Und er gab ein aktuelles Beispiel für diese erstarrte Routine: „Seit Jahren weiß man, dass Fahrzeuge mehr CO2 ausstoßen. Seit Jahren weiß man, dass die Tests falsch sind. Aber die Bundesregierung geht nach Brüssel und sagt „Bloß nichts ändern“. Jetzt glotzen uns die gleichen Leute blöde an, weil VW bescheißt ohne Ende. Sie sägen an der Lebensgrundlage der Menschen und töten Menschen. Winterkorn musste abtreten. In welcher JVA sitzt er denn in U-Haft?“

„Warum erzähle ich das?“, fragte Jänicke. „Der Strafanspruch des Staates hat leider nichts mit Gerechtigkeit zu tun. Generationen von Juristen müssen sich beim Studium  mit Rechtsphilosophie auseinandersetzen. Sie wissen eigentlich: Der Staat hat eine Neutralitätspflicht, er muss Straftatbestände verfolgen. Wenn der Staat aber anfängt, in einem politischen Konflikt Straftaten der einen Seite zu ignorieren und jede Lappalie der anderen Seite zu ahnden, dann verlässt er den Weg der Neutralität. Die Justiz darf nicht zugunsten von einer Seite eingreifen. Die Justiz in Stuttgart ist aber einseitig. Sie entscheidet, wer und was nicht verfolgt wird.“ Im Folgenden listete Jänicke die mangelnde Ermittlungsbereitschaft der Justiz im Falle von OB Schuster zwecks Bürgerbegehren, im Falle des polizeilichen Einsatzes am 30.9., im Falle der unzulässigen Baumfällungen am 30.9. auf.

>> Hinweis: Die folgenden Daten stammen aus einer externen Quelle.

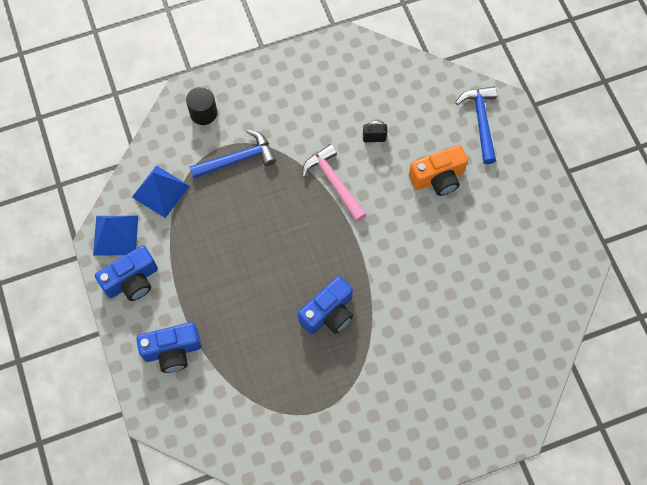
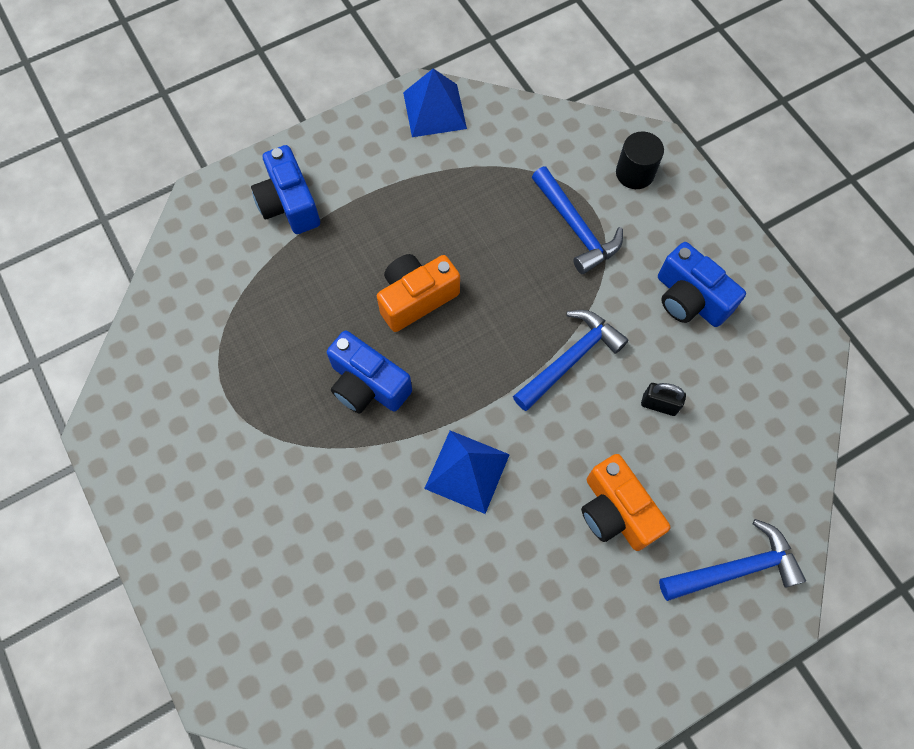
camera: 80 degrees right, 0 degrees up
blue camera [95,245,158,301] -> blue camera moved to [658,242,746,327]
blue pyramid [132,165,189,218] -> blue pyramid moved to [424,431,510,514]
pink hammer [302,144,367,222] -> blue hammer [513,310,628,411]
black padlock [363,120,387,142] -> black padlock turned 60 degrees counterclockwise [641,383,686,416]
none -> orange camera [377,254,460,332]

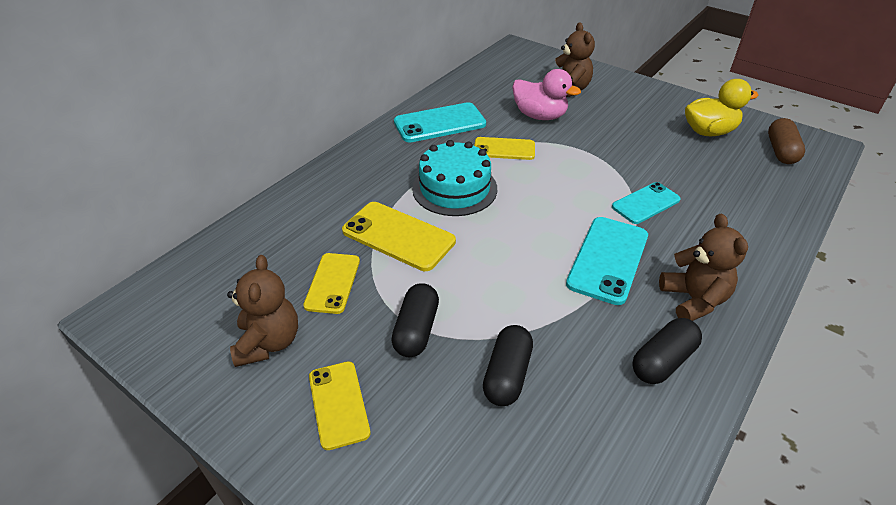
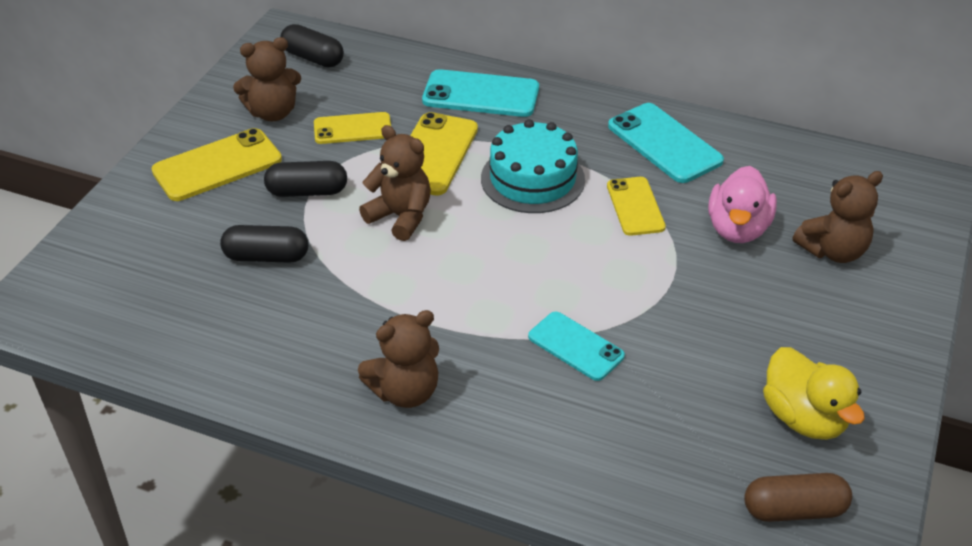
camera: 75 degrees right, 0 degrees up
yellow phone [309,361,371,450] -> yellow phone [151,128,282,201], size x1.51
turquoise phone [566,217,648,305] -> turquoise phone moved to [422,69,539,117]
black capsule [632,318,702,384] -> black capsule moved to [280,24,344,68]
none -> brown teddy bear [359,125,431,241]

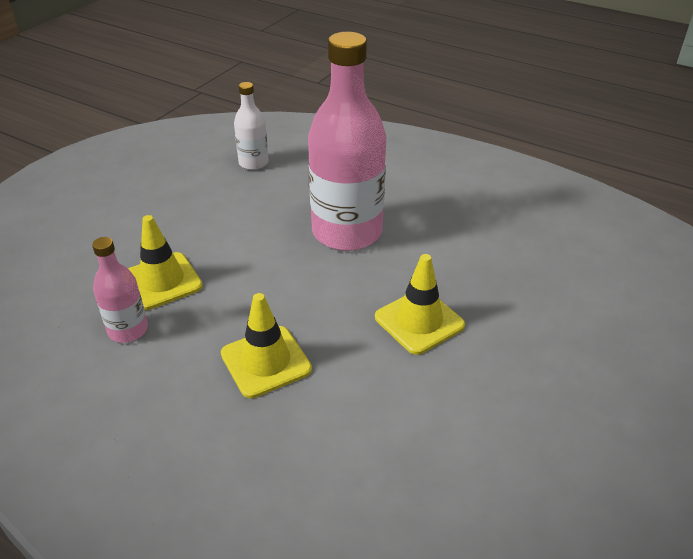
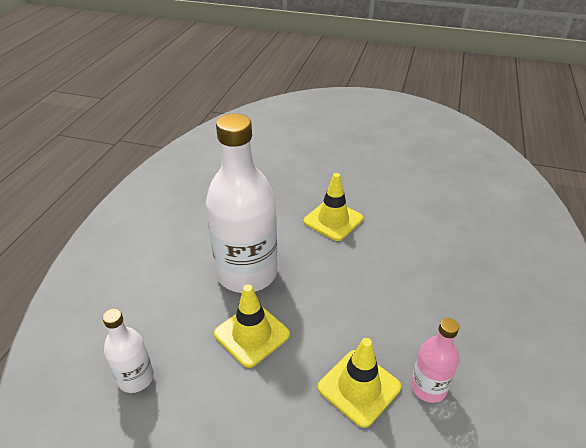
camera: 105 degrees left, 0 degrees up
yellow traffic cone [221,293,312,398] -> yellow traffic cone moved to [214,284,290,368]
pink bottle [308,32,386,251] -> white bottle [206,113,277,293]

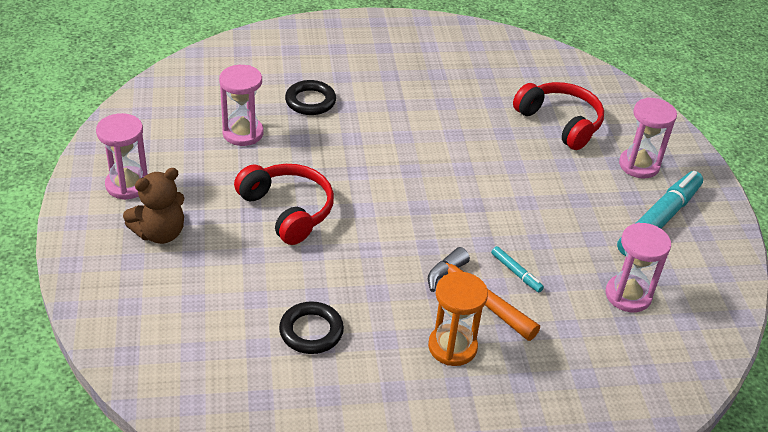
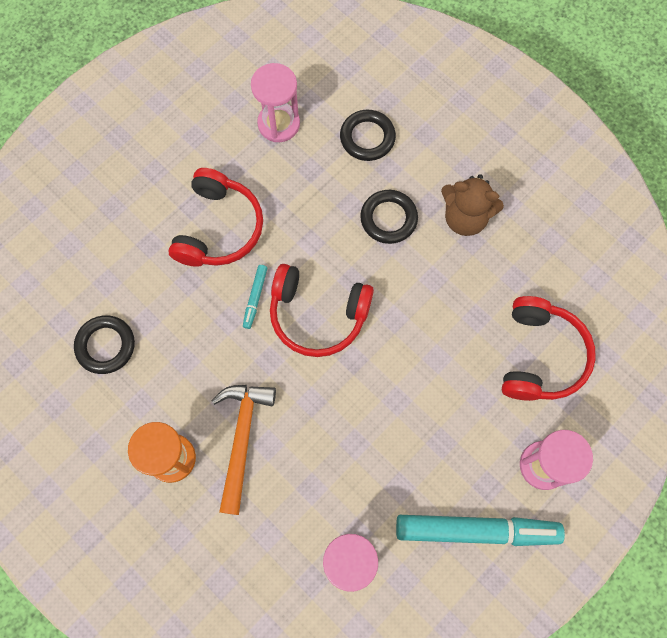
camera: 55 degrees right, 30 degrees up
pink hourglass [96,113,148,200] -> none
brown teddy bear [123,168,185,244] -> brown teddy bear moved to [441,174,504,236]
turquoise marker [491,246,544,293] -> turquoise marker moved to [243,265,267,329]
none -> red headphones [270,264,374,357]
none -> black ring [360,190,418,244]

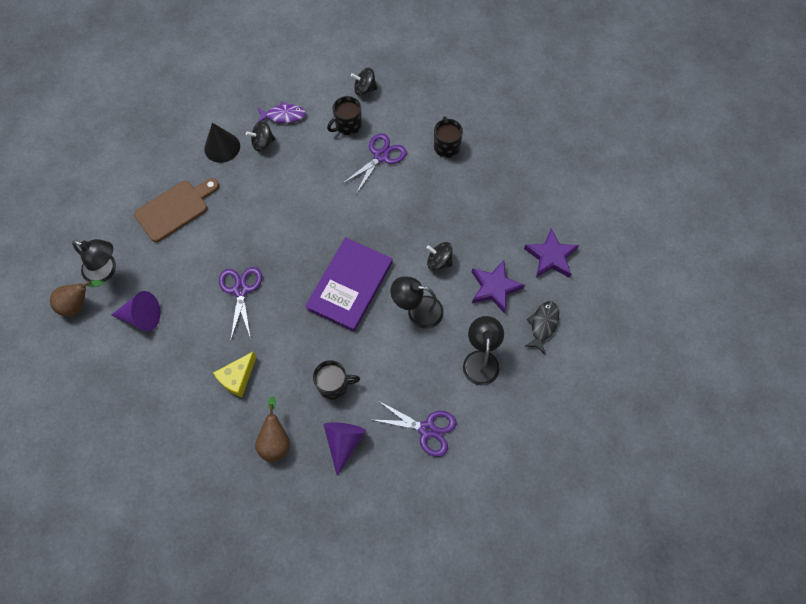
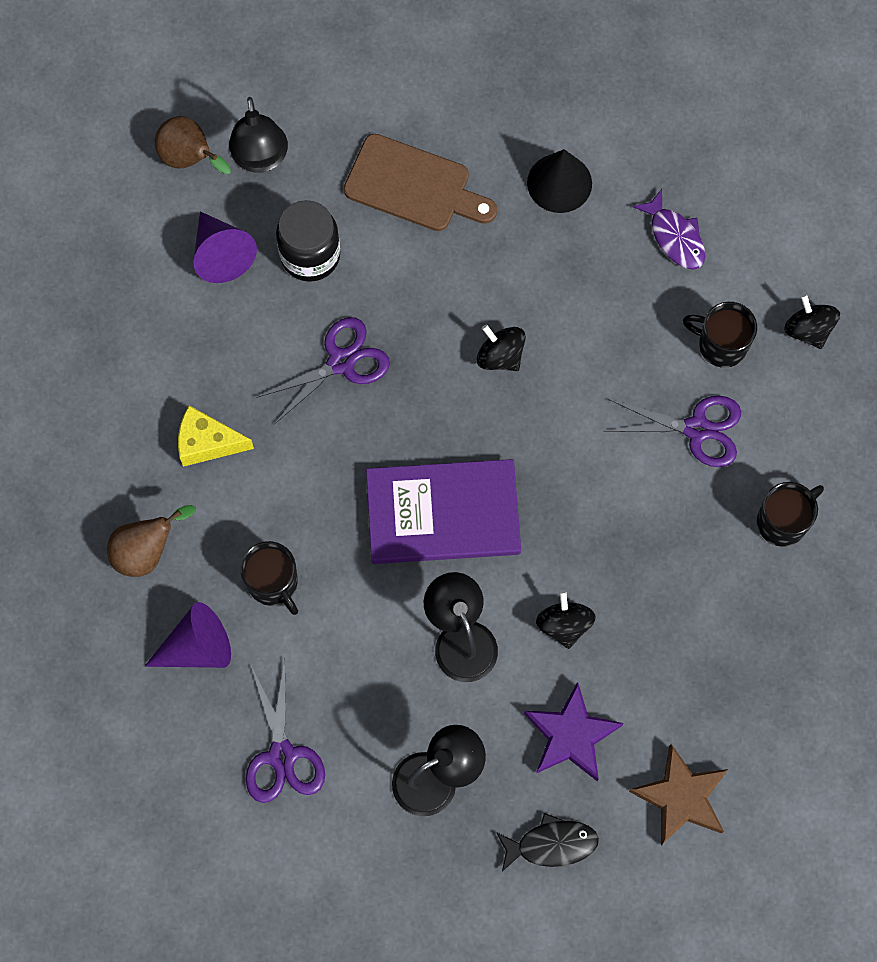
camera: 60 degrees right, 5 degrees up
black spinning top [246,121,275,152] -> black spinning top moved to [477,324,526,371]
purple star [524,229,579,278] -> brown star [629,744,728,845]
none -> black jar [276,200,340,282]

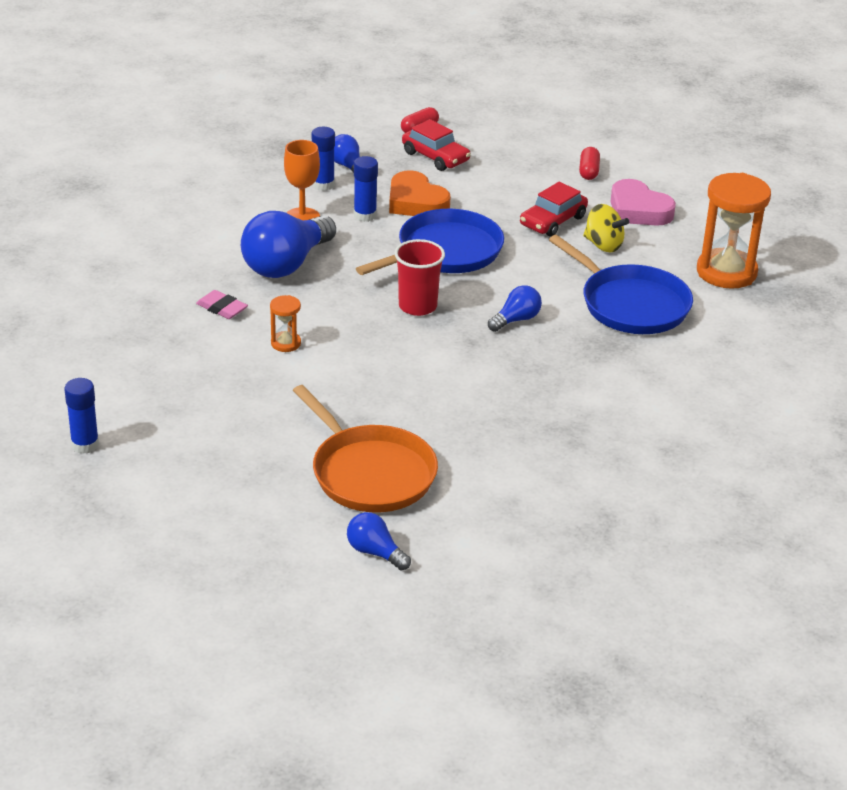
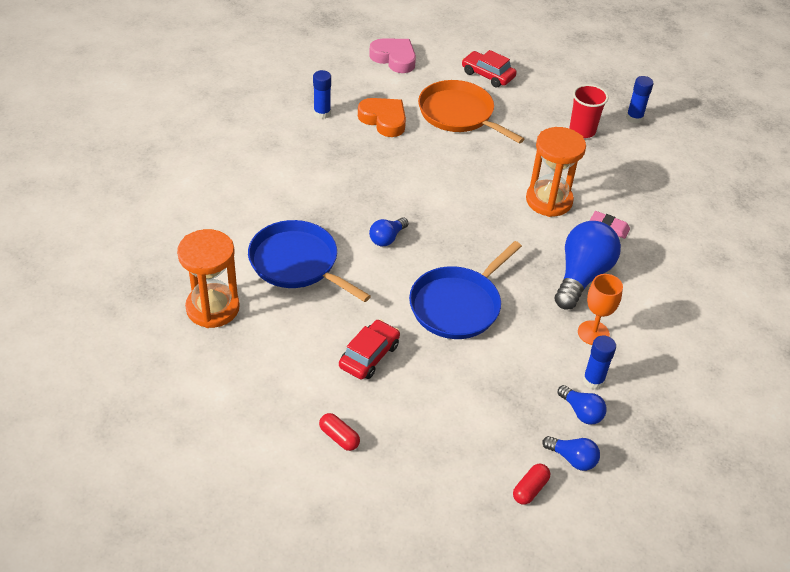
camera: 170 degrees right, 10 degrees up
orange hourglass [270,295,301,352] -> orange hourglass [526,127,586,217], size x2.15
blue light bulb [347,512,411,571] -> blue light bulb moved to [542,436,600,471]
blue glue stick [354,156,378,222] -> blue glue stick moved to [313,70,331,119]
orange heart [389,170,451,216] -> orange heart moved to [358,98,406,137]
red cup [395,239,445,316] -> red cup moved to [569,84,608,138]
red car [402,119,471,171] -> red car moved to [462,50,517,88]
red capsule [579,147,600,180] -> red capsule turned 45 degrees counterclockwise [319,413,360,451]
yellow spinning top [583,204,629,253] -> none
pink heart [610,179,676,226] -> pink heart moved to [369,39,416,73]

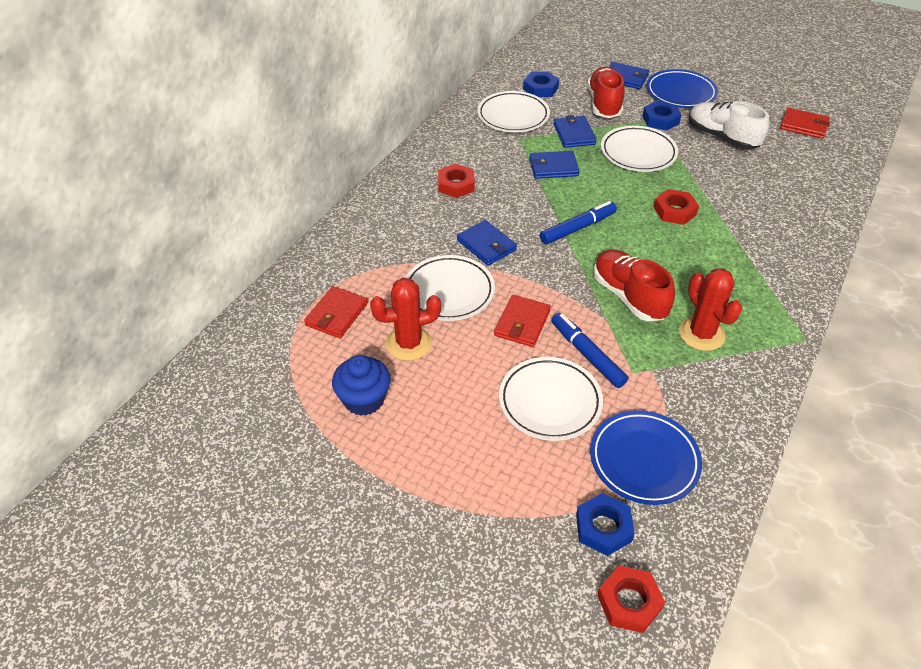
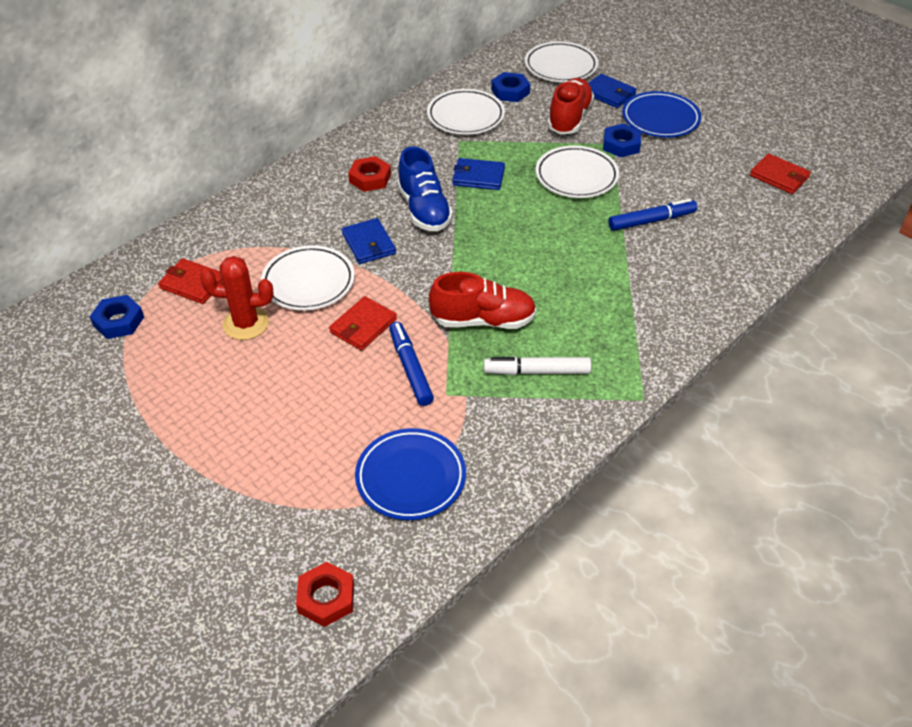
camera: 15 degrees right, 0 degrees up
red wallet [304,286,368,338] -> red wallet turned 75 degrees clockwise [158,258,223,304]
blue cupcake [332,355,391,416] -> none
white plate [499,357,603,441] -> white plate moved to [525,41,598,82]
blue marker [540,201,617,244] -> blue marker moved to [609,199,697,231]
blue wallet [554,115,597,148] -> none
blue nut [576,493,635,556] -> blue nut moved to [90,295,144,339]
red shoe [594,249,675,321] -> red shoe turned 105 degrees clockwise [429,272,536,329]
red nut [654,189,699,225] -> none
red cactus [679,268,742,351] -> white marker [484,357,591,375]
white shoe [689,101,769,150] -> none
none -> blue shoe [397,146,453,231]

„Meine Mandantin ist durch ein offenes Tor auf eine Baustelle gegangen und nach Aufforderung wieder hinaus. Trotzdem soll sie wie eine Kriminelle wegen Hausfriedensbruchs bestraft werden. Das ist nicht nachvollziehbar. Die Staatsanwaltschaft schlägt auf die äußerste Schwanzflosse des Fisches, der stinkt aber vom Kopf her.“

Die letzten Worte der Angeklagten
Die Angeklagte Ursel B. bezog sich in ihrem letzten Wort auf die Ausführungen ihres Rechtsbeistands: „Es ist alles gesagt, Herr Jänicke hat die Problematik hervorragend juristisch dargestellt.“

Der Angeklagte Karl B. setzte sich in seinem letzten Wort mit der Rolle der Staatsanwaltschaft auseinander. Diese werde von der Industrie benutzt und vertrete die Lobbyisten. „Das ist nicht Ihr Job“, sprach er die StAin direkt an. Er berichtete, dass über Jahre auf dem Kurt-Georg-Kiesinger-Platz demonstriert wurde und „… es ist nach wie vor unser Platz. Vielleicht ist doch ein Urteil des Europäischen Gerichtshofs nötig, damit Richter und Staatsanwaltschaft verstehen, dass der Protest gegen S21 richtig ist. Es bleibt den Menschen ja nichts anderes übrig, als auf diese Art zu demonstrieren. S21 soll durch Faktenschaffen unumkehrbar gemacht werden. Wie kriminell muss dieses System 21 sein?!. Damit verlassen die Machthabenden den Boden der Demokratie und werden zu gemeingefährlichen Zerstörern. So ist die Politik der verlängerte Arm der Lobbyisten. Und die Judikative schützt dieses System und merkt nicht, dass es eine Zerstörung der Lebensgrundlage ist. Deshalb sind unsere Aktionen notwendig, als Schutz der Lebensgrundlage.“ Er las den Schlusssatz im Artikel des Stern vom 24.9.2015 vor, der da lautet: „´Den Glauben an die Objektivität bei der Wahrheitsfindung der Justiz habe ich verloren`, sagt Richter a.D. Reicherter.“ Und Karl B. schloss mit „Frau Richterin, Sie können uns nur freisprechen“.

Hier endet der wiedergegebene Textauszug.